Specifically, they worried how raising rates would affect the state's Medicare waiver, an agreement with the federal government unique to Maryland that allows the state to set hospital rates. Insurers, including CareFirst BlueCross BlueShield and UnitedHealthcare, also favored keeping rates flat because of the waiver.

The state must pass a test to maintain the waiver. Maryland keeps the waiver if its average cost per hospital admission rises no faster than in other states. The state, which is in the process of negotiating a new waiver test with the federal government, worried that a rate increase might disrupt those talks.

"I think we should keep our eye on the bigger ball, which is retention of the waiver," said Dr. Bernadette C. Loftus, a commission member who is also associate executive director of the Permanente Medical Group.


Thomas R. Mullen, president and CEO of Mercy Medical Center in Baltimore, was the only commissioner to vote against keeping rates flat. He said the option of increasing rates 0.16 percent for three months was small enough that the commission should consider implementing it, given the financial condition of hospitals.

"Putting in something for three months … would not be a deal breaker," he said.

Maintaining hospital rates was one of three options considered by the commission staff. The option supported by hospitals would have treated revenue lost from sequestration as a one-time "unusual expense," and rates would have risen to compensate. Hospital rates would have increased 0.16 percent for the last three months of the fiscal year.

Another plan would have split the impact between insurers and hospitals. Half of the sequestered revenue would have been treated as a one-time expense and hospitals would have gotten a 0.08 percent increase in rates until the end of the fiscal year.

The hospital association issued a report last week detailing financial troubles facing the state's hospitals.

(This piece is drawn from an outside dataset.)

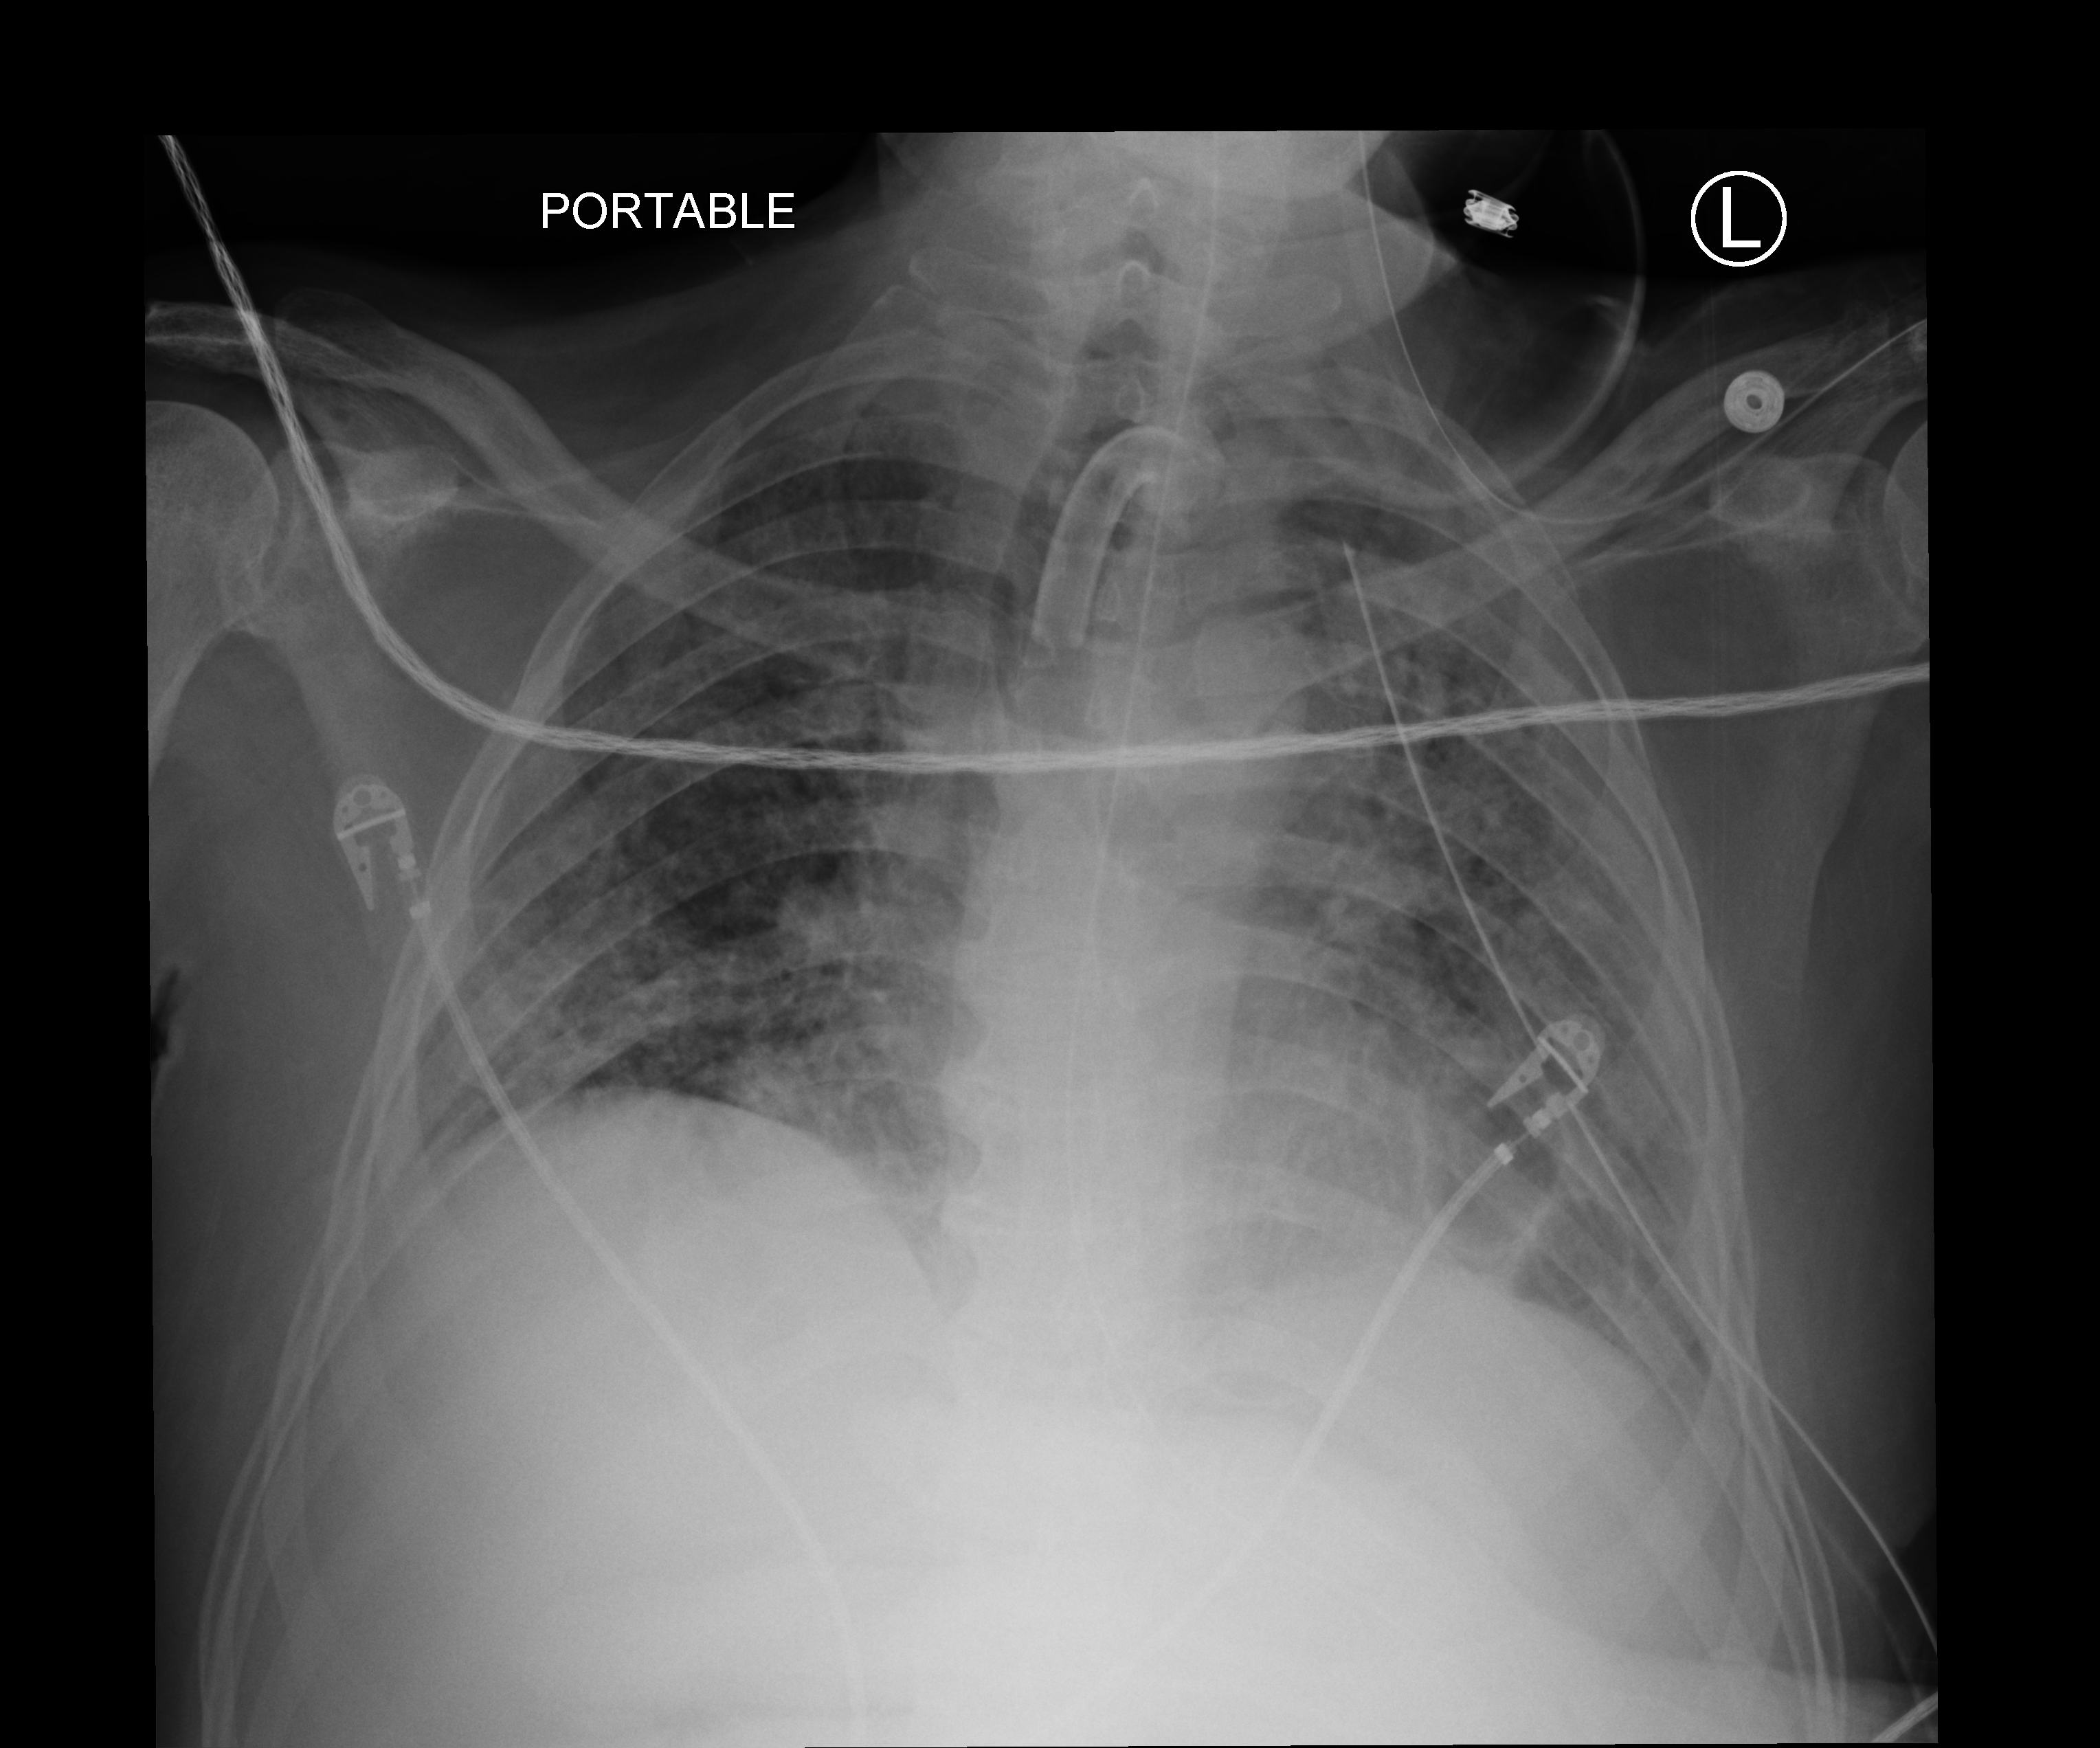
Bedside chest radiograph (computed radiography); anteroposterior (AP) projection. Male patient hospitalised with COVID-19, age 18–59 years.
Hospital-stay facts (about this admission, not read from this image; timing relative to this image not recorded): mechanically ventilated during this hospital stay: yes; admitted to intensive care during this hospital stay: yes.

As a group, the hospitals' operating margin was 0.8 percent for the first eight months of the 2013 fiscal year, their second-lowest return in 14 years, the report said. Twenty-five of Maryland's 60 hospitals — 42 percent — had negative operating margins, according to the report. In other words, they were losing money caring for patients.

The rate-setting commission increased rates by 0.3 percent last year, when inflation was expected to increase by 2.11 percent, the report said.

In its recommendation, the commission staff said hospitals are more profitable as a group this year than they were last year despite the reduced operating margin. The hospital association countered that profits grew because of stock market gains, which can be volatile.

"I'm more concerned than ever about what I see happening to the financial condition of hospitals in this state," said Ronald R. Peterson, president of the Johns Hopkins Hospital and Health System and executive vice president of Johns Hopkins Medicine.

An earlier version gave an incorrect vote count. The commission voted 5 to 1. The chair only votes in the event of a tie. The Sun regrets the error.